Faith as Receiving God’s Gift

Some make faith out to be a way to earn God’s good graces. When I was younger, I thought God looked at the world and said, “That one believes, so I accept that person, and they have eternal life and forgiveness because they believed.” But that’s not what Scripture teaches. Faith is not a decision we make or a merit by which God deems us acceptable. Rather, faith receives the gift God gives.

In Ephesians chapter 2, verses 8 and following, St. Paul teaches, “For by grace you have been saved through faith. And this is not your own doing; it is the gift of God, not a result of works, so that no one may boast.” Grace is God’s work, not ours. Because God is a God of love, He sent His Son, Jesus Christ. “For God so loved the world that He sent His only begotten Son.” That Son, out of love, lived a life of complete obedience to the Father, gladly and willingly, in loving service to the neighbor, even you. His righteousness became your righteousness at the cross, where He took your sin upon Himself, bearing the just punishment for it.

Salvation as God’s Work

By this, He won God’s grace, the gift of salvation, which God offers to all gladly and willingly. Through the Holy Spirit, God uses the message of the gospel to transform our hearts, so that hearts once cold, hard, and dead against God now beat with faith and trust toward Him, receiving the gifts Christ won for us on the cross. It’s all God’s work. Salvation is God’s work from beginning to end. It is God who sent His Son, God in Christ who earned our salvation on the cross, and God the Holy Spirit who grants us faith to receive that gift. Faith is trust in God—Father, Son, and Holy Spirit—and the knowledge that salvation is ours through His work for our sakes.

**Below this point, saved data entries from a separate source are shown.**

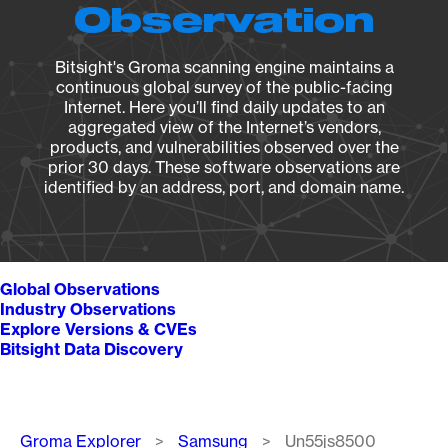
Observation
Bitsight's Groma scanning engine maintains a
continuous global survey of the public-facing
Internet. Here you’ll find daily updates to an
aggregated view of the Internet’s vendors,
products, and vulnerabilities observed over the
prior 30 days. These software observations are
identified by an address, port, and domain name.
Global Observations
Industry Observations
Explore Versions & CVEs
Bitsight Data Discovery
Breadcrumb
Groma Explorer
Samsung
Un55js8500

Living with Confidence in God

If that’s where we set our eyes, our hopes, our trust—“seek first the kingdom of God, and all these things shall be added unto you”—we go forth into this world not with bold optimism but with confidence, hope, and security in the knowledge that whatever befalls us, the sovereign God is a God of love. He works all things for our good. In the name of the Father, and of the Son, and of the Holy Spirit. Amen.